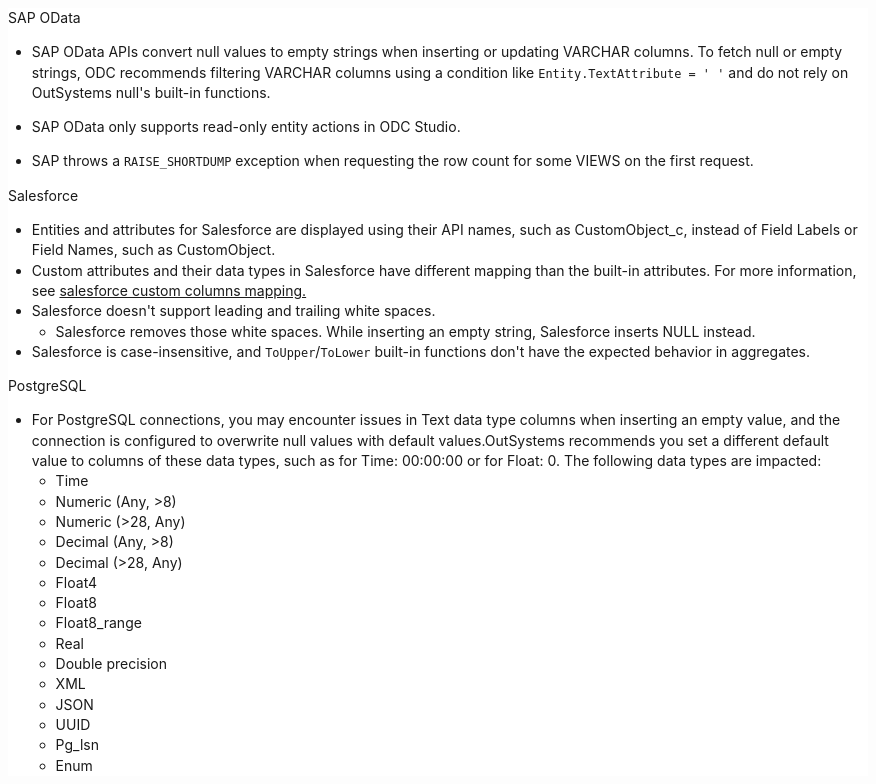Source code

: <div class="os-accordion__item">
    <div class="os-accordion__title">
    SAP OData
    </div>
    <div class="os-accordion__content">            

*  SAP OData APIs convert null values to empty strings when inserting or updating VARCHAR columns. To fetch null or empty strings, ODC recommends filtering VARCHAR columns using a condition like `Entity.TextAttribute = ' '` and do not rely on OutSystems null's built-in functions.
* SAP OData only supports read-only entity actions in ODC Studio.
* SAP throws a `RAISE_SHORTDUMP` exception when requesting the row count for some VIEWS on the first request.

    </div>
</div>

<div class="os-accordion__item">
    <div class="os-accordion__title">
        Salesforce
    </div>
    <div class="os-accordion__content">            

* Entities and attributes for Salesforce are displayed using their API names, such as CustomObject_c, instead of Field Labels or Field Names, such as CustomObject.
* Custom attributes and their data types in Salesforce have different mapping than the built-in attributes. For more information, see [salesforce custom columns mapping.](#salesforce-custom-columns-mapping)
* Salesforce doesn't support leading and trailing white spaces. 
    * Salesforce removes those white spaces. While inserting an empty string, Salesforce inserts NULL instead.
* Salesforce is case-insensitive, and `ToUpper`/`ToLower` built-in functions don't have the expected behavior in aggregates.
    </div>
</div>

<div class="os-accordion__item">
    <div class="os-accordion__title">
        PostgreSQL
    </div>
    <div class="os-accordion__content">            

* For PostgreSQL connections, you may encounter issues in Text data type columns when inserting an empty value, and the connection is configured to overwrite null values with default values.OutSystems recommends you set a different default value to columns of these data types, such as for Time: 00:00:00 or for Float: 0. The following data types are impacted:
    * Time
    * Numeric (Any, >8)
    * Numeric (>28, Any)
    * Decimal (Any, >8)
    * Decimal (>28, Any)
    * Float4
    * Float8
    * Float8_range
    * Real
    * Double precision
    * XML
    * JSON
    * UUID
    * Pg_lsn
    * Enum
    </div>
</div>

________________

§ **Work task**:
In the records, which lines use the word "functions"? Report them.

§ **Task result**:
*  SAP OData APIs convert null values to empty strings when inserting or updating VARCHAR columns. To fetch null or empty strings, ODC recommends filtering VARCHAR columns using a condition like `Entity.TextAttribute = ' '` and do not rely on OutSystems null's built-in functions.
* Salesforce is case-insensitive, and `ToUpper`/`ToLower` built-in functions don't have the expected behavior in aggregates.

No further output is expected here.